It has been a while since I have added to this blog. I guess that reflects my current state of busy -ness. Let me survey the last few weeks, since we got back from Korea.
Korea was followed relatively quickly with a trip to Zhuhai. Zhuhai is to Macau what Shenzhen is to Hong Kong, i.e. a city just adjacent to a Special Administrative Region, where economic incentives facilitate rapid growth. However, Macau is not Hong Kong and so Zhuhai has not developed to the same extent as Shenzhen. Maybe at least in part because of that, the PRC government is trying to make it into a center for higher education, establishing branch campuses for several universities. Hence United International College, which bizarrely is a partnership between Honk Kong Baptist University and Beijing Normal University. Christianity and communism combined! However, the HKBU part is dominant and really all that BNU does is to enable HKBU to set up shop in mainland China.
We were at UIC to help with a liberal studies conference/workshop that also involved a number of people from a consortium of Minnesotan Private Colleges.

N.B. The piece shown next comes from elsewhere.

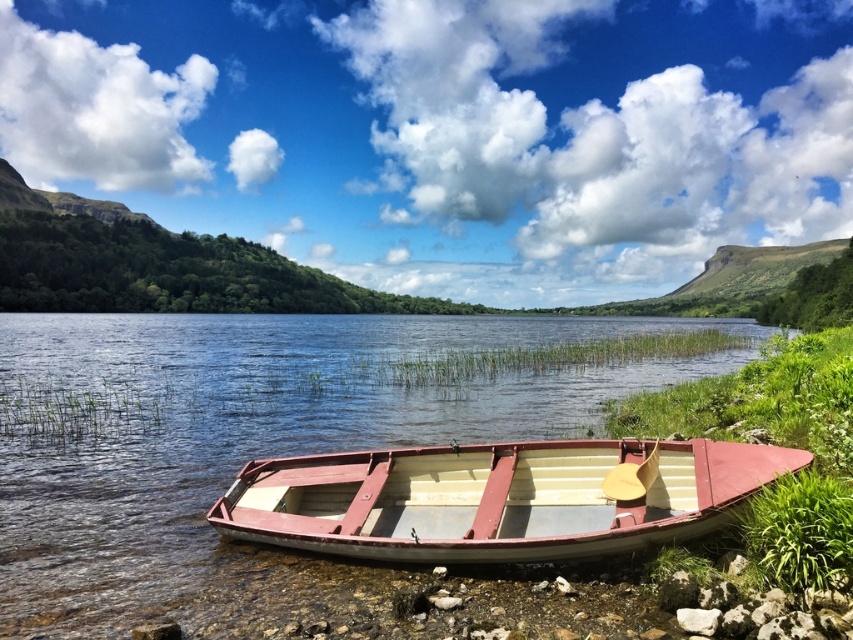
You are planning to row the white wooden boat at lower center across the white glossy water at center. Based on their widths, can the boat fit comfortably on the water surface?

The white glossy water at center might be wider than the white wooden boat at lower center, so the boat should fit comfortably on the water surface.

You are standing at the lakeside and want to reach the white glossy water at center. According to the coordinates provided, in which direction should you move from your current position to reach it?

The white glossy water at center is located at coordinates point (247, 445). Since the coordinates are relative to the image, moving towards the center area would guide you towards it.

I was particularly impressed with the President of Saint Scholastica in Duluth, who gave a couple of talks with excellent and thought-provoking content.
It was a much more Chinese environment than the more international Hong Kong. Such things are most noticeable for me when it comes to breakfast. Any number of savory dishes - congee (savory rice porridge), noodles, steamed buns of various types, meat and vegetable dishes. One evening we went into town, but UIC provided us with student guides, to take account of language issues and to make sure we did not get lost. Elizabeth and I had a great time with our guide, who unusually was from Hong Kong. We spent the whole evening in a hot pot restaurant, which meant we were given pots of broth, heating on burners at the table, in which we cooked all manner of good stuff.

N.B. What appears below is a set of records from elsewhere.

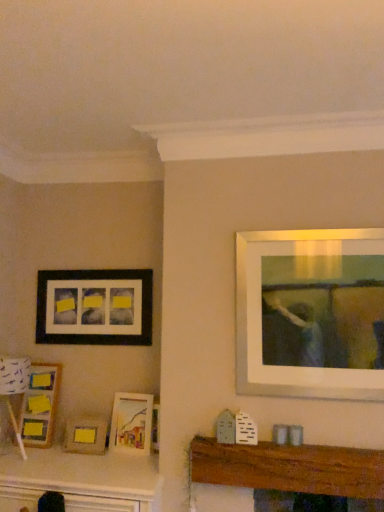
Question: From a real-world perspective, is white paper lampshade at lower left located higher than matte black picture frame at left, placed as the fourth picture frame when sorted from bottom to top?

Choices:
 (A) no
 (B) yes

Answer: (A)

Question: From the image's perspective, is white paper lampshade at lower left located beneath matte black picture frame at left, which appears as the first picture frame when viewed from the top?

Choices:
 (A) yes
 (B) no

Answer: (A)

Question: Would you say white paper lampshade at lower left is a long distance from matte black picture frame at left, placed as the fourth picture frame when sorted from bottom to top?

Choices:
 (A) no
 (B) yes

Answer: (A)

Question: Is white paper lampshade at lower left thinner than matte black picture frame at left, which appears as the first picture frame when viewed from the top?

Choices:
 (A) no
 (B) yes

Answer: (A)

Question: From a real-world perspective, does white paper lampshade at lower left sit lower than matte black picture frame at left, placed as the fourth picture frame when sorted from bottom to top?

Choices:
 (A) yes
 (B) no

Answer: (A)

Question: Considering the relative sizes of white paper lampshade at lower left and matte black picture frame at left, which appears as the first picture frame when viewed from the top, in the image provided, is white paper lampshade at lower left bigger than matte black picture frame at left, which appears as the first picture frame when viewed from the top,?

Choices:
 (A) yes
 (B) no

Answer: (A)

Question: Is the position of matte yellow picture frame at lower left, placed as the 1th picture frame when sorted from bottom to top, less distant than that of matte wooden picture frame at center, acting as the 3th picture frame starting from the top?

Choices:
 (A) yes
 (B) no

Answer: (B)

Question: Does matte yellow picture frame at lower left, placed as the 1th picture frame when sorted from bottom to top, have a smaller size compared to matte wooden picture frame at center, the 2th picture frame when ordered from bottom to top?

Choices:
 (A) no
 (B) yes

Answer: (B)

Question: Considering the relative sizes of matte yellow picture frame at lower left, the 4th picture frame positioned from the top, and matte wooden picture frame at center, the 2th picture frame when ordered from bottom to top, in the image provided, is matte yellow picture frame at lower left, the 4th picture frame positioned from the top, bigger than matte wooden picture frame at center, the 2th picture frame when ordered from bottom to top,?

Choices:
 (A) yes
 (B) no

Answer: (B)

Question: From the image's perspective, does matte yellow picture frame at lower left, the 4th picture frame positioned from the top, appear higher than matte wooden picture frame at center, acting as the 3th picture frame starting from the top?

Choices:
 (A) no
 (B) yes

Answer: (A)

Question: Is there a large distance between matte yellow picture frame at lower left, placed as the 1th picture frame when sorted from bottom to top, and matte wooden picture frame at center, the 2th picture frame when ordered from bottom to top?

Choices:
 (A) no
 (B) yes

Answer: (A)

Question: Is matte yellow picture frame at lower left, the 4th picture frame positioned from the top, shorter than matte wooden picture frame at center, acting as the 3th picture frame starting from the top?

Choices:
 (A) no
 (B) yes

Answer: (B)

Question: Are matte black picture frame at left, which appears as the first picture frame when viewed from the top, and wooden picture frame at lower left, acting as the 2th picture frame starting from the top, located far from each other?

Choices:
 (A) yes
 (B) no

Answer: (B)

The provost at UIC has the goal of extending the work we are doing with general and liberal education in Hong Kong to mainland China. Talk about thinking big. Rather overwhelming if you ask me.
So that was a 3-day trip and since then I have helped with workshops at the HK Institute of Education and the HK University of Science and Technology. Plus things have been heating up at PolyU, since I have figured out how to engage with the parts of the university required for me to be effective. In addition I have been working with the General Education Centre here as it plans the transition to a normal academic department. Then the semester is ending so I have had all the usual end of semester stuff with my class.
However, there has still been time for fun stuff, not that the work stuff has not also been fun. There was Thanksgiving in there somewhere, when the Freake/Huebner family cooked. Lacking an oven, we could not host, so we decamped for the afternoon to another Fulbrighter's much larger apartment. Just the afternoon, mind you, because I had to teach in the morning. And the turkey cost the usual weekly food budget.
This past weekend, we had two wonderful outings. The first was to Sai Kung Country Park. It required a 90 minute ferry ride and then close to an hour trek, to get to some fabulous beaches. These beaches came equipped with cafes, which suited me, and big waves, which the surfers enjoyed. Then yesterday we went to one of the HK islands called Cheung Chau. It was just like putting down into a Chinese version of a Mediterranean village. A little bigger and more crowded but a wonderful place to be. You can buy fish in the market and take it to the restaurants to be cooked. And just half an hour by the fast ferry from downtown HK. Not a bad place to live!
By the way, I am not sure what photos I am going to put up with this narrative. My designated photographers, Jacob and Duncan were off in Sichuan on the Habitat for Humanity. They had a wonderful time there and are now adept bricklayers.